Small world. My ex wife has family up there and they have around 3k acres and I still hunt it (the relatives realized she was a liar, cheater, etc... and I was on the up and up :cool: ) . lots of p-dogs, yotes and if you go in the fall lots of pheasant huniting.

I also have a guy that works for me and his dad still has a small farm right outside of winner. PM me and I can send you some contact info for the folks you should talk to about hunting yotes and p-dogs in/around winner.
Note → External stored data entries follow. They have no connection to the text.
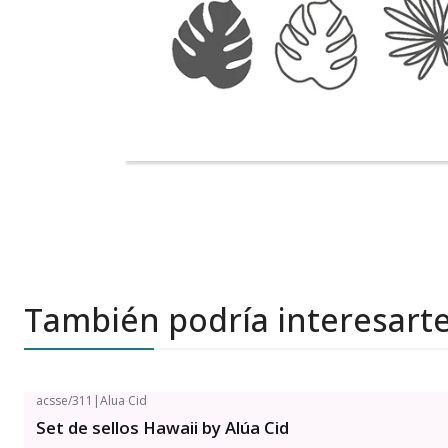
También podría interesart
acsse/311
|
Alua Cid
Set de sellos Hawaii by Alúa Cid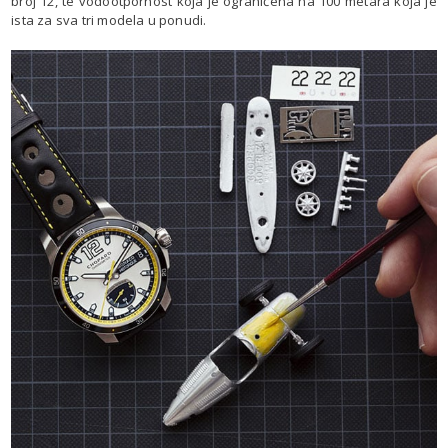
broj 12, te vodootpornost koja je ograničena na 100 metara koja je
ista za sva tri modela u ponudi.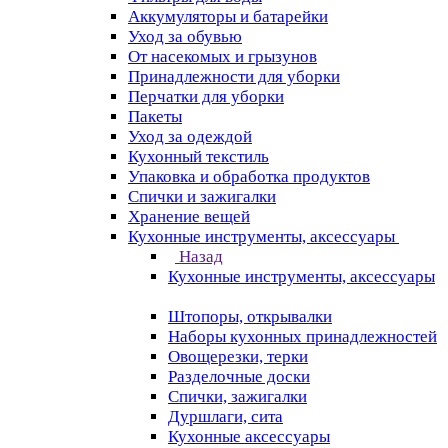
Аккумуляторы и батарейки
Уход за обувью
От насекомых и грызунов
Принадлежности для уборки
Перчатки для уборки
Пакеты
Уход за одеждой
Кухонный текстиль
Упаковка и обработка продуктов
Спички и зажигалки
Хранение вещей
Кухонные инструменты, аксессуары
Назад
Кухонные инструменты, аксессуары
Штопоры, открывалки
Наборы кухонных принадлежностей
Овощерезки, терки
Разделочные доски
Спички, зажигалки
Дуршлаги, сита
Кухонные аксессуары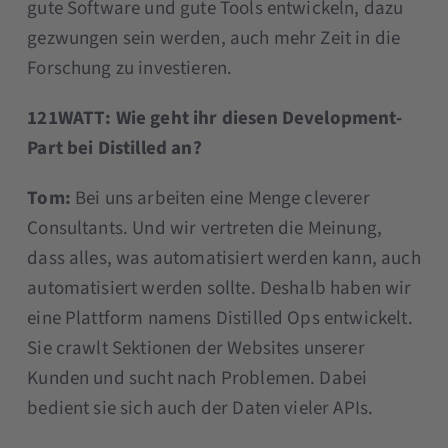
gute Software und gute Tools entwickeln, dazu
gezwungen sein werden, auch mehr Zeit in die
Forschung zu investieren.
121WATT: Wie geht ihr diesen Development-
Part bei Distilled an?
Tom:
Bei uns arbeiten eine Menge cleverer
Consultants. Und wir vertreten die Meinung,
dass alles, was automatisiert werden kann, auch
automatisiert werden sollte. Deshalb haben wir
eine Plattform namens Distilled Ops entwickelt.
Sie crawlt Sektionen der Websites unserer
Kunden und sucht nach Problemen. Dabei
bedient sie sich auch der Daten vieler APIs.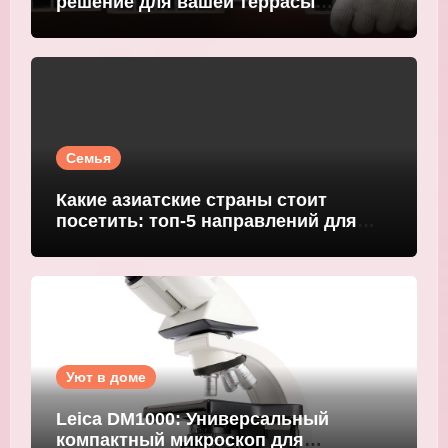
решение для вашей террасы
WOODGRAND
Семья
Какие азиатские страны стоит
посетить: топ-5 направлений для
путешественников
Уют в доме
Leica DM1000: Универсальный
компактный микроскоп для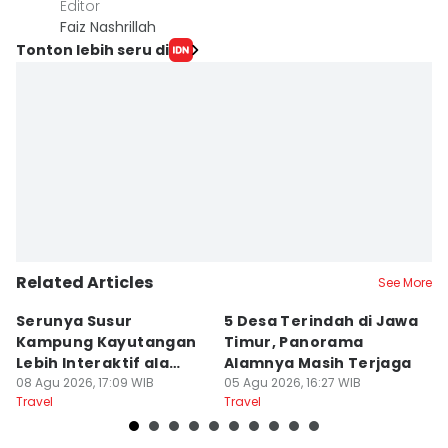
Editor
Faiz Nashrillah
Tonton lebih seru di
Related Articles
See More
Serunya Susur
5 Desa Terindah di Jawa
5
Kampung Kayutangan
Timur, Panorama
S
Lebih Interaktif ala
Alamnya Masih Terjaga
S
Kelana Race
08 Agu 2026, 17:09 WIB
05 Agu 2026, 16:27 WIB
A
04
Travel
Travel
Tr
also, my folks still have a little over 4k acres around springfield SD and Niobrara Nebraska, but no p-dogs, mostly yotes and coy-dogs (half dog half yote). I will be back home in August and plan on doing some yote hunting during my prescouting for fall/winter deer season (more like making sure my permanent stands are still useable and putting some new stands out). you guys are welcome to shoot on my family land, but either my dad or i will need to accompany (lots of cattle and we had issues in the past with folks taking shots with the cattle in the background).